Essentially, the common view is that “Missions” is the task of the church, particularly the American church. But it is only one of its many tasks. It takes place far away. It is carried out by a specialized subset of Christians (I’ve often heard them called “God’s choicest servants) who are paid to do the task, and it costs a lot of money.
Sound cynical? I apologize.
But I have stumbled on to an expression that might help us set aside these clichés and come much closer to the heart of a Biblical understanding of God’s mission in the world He created. That expression is Missio Dei. Yes, it’s a Latin expression, but the concept it represents is not difficult to understand.
- Missio means “to send with a purpose”. A more colorful word for it, and one that we use in daily life, is to fetch – “to go after something and bring it back.”
- Dei tells us whose Missio it is. It is God’s Missio, from beginning to end.
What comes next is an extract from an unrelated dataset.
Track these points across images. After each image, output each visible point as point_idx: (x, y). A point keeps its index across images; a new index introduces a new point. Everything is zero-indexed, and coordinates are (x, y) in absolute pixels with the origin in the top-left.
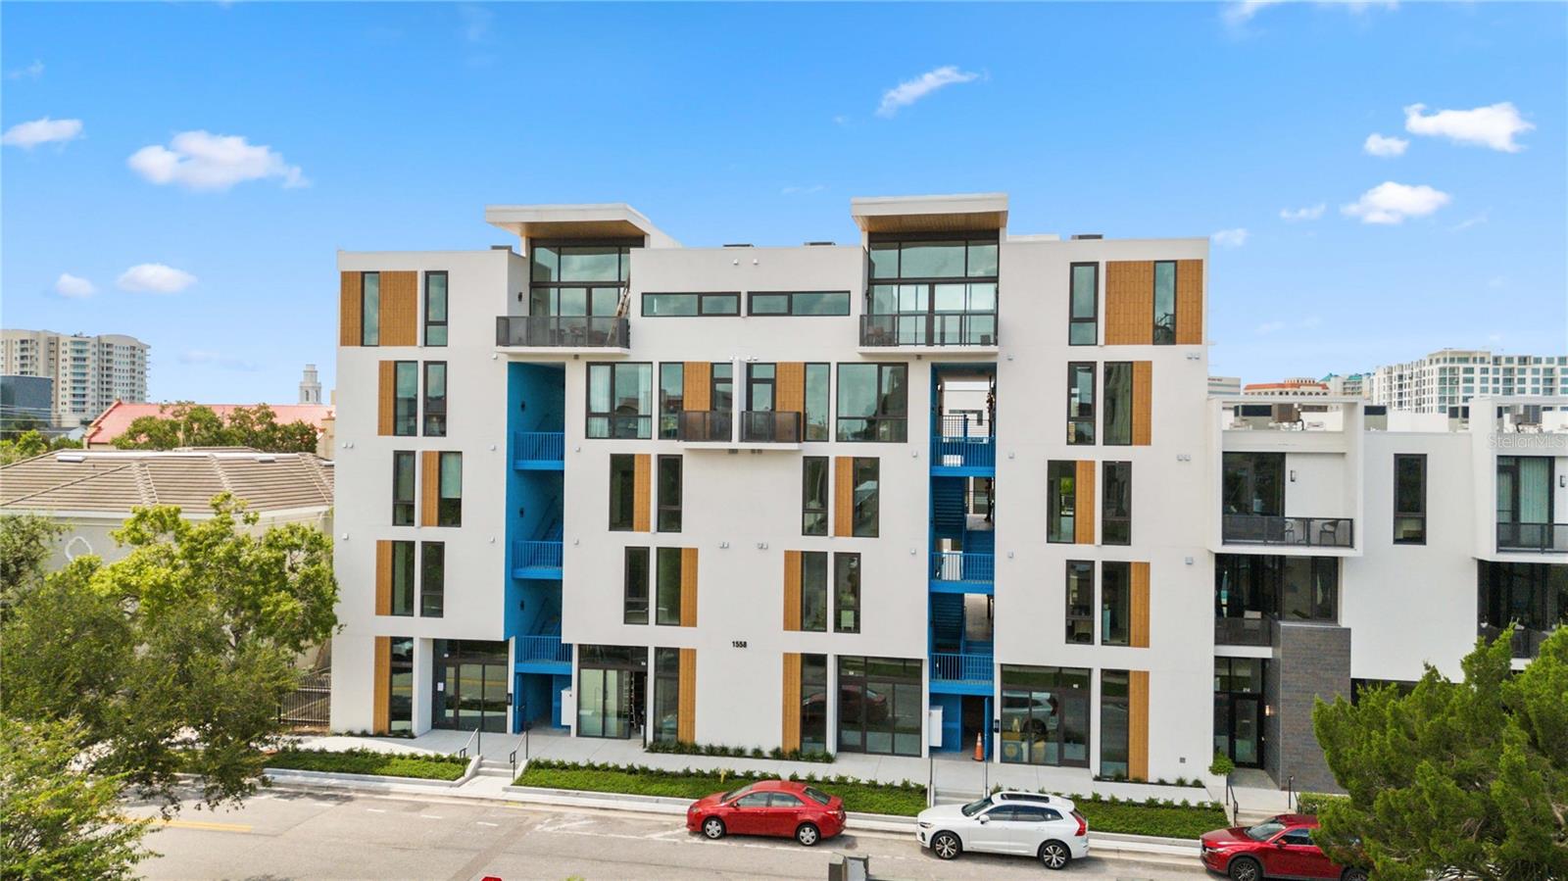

- Missio Dei It is nothing more than God’s fetching.
Now here’s the important part: It is not the Church’s Missio. God did not entrust it to us. He called us to join him in it. It is God’s Missio, and the Church is only one agent of it. There are many agents of God’s Missio. Take for example the story of Jonah. He was sent (Missio) to Nineveh but discovered he was not alone. Along the way he met God’s storm, God’s fish, God’s gourde vine, God’s cutter-worm, and God’s scorching wind. Every one of those were sent at exactly the right moment as agents of God’s Missio, which was not only to bring Nineveh to repentance, but also to bring repentance to Jonah, his wayward prophet.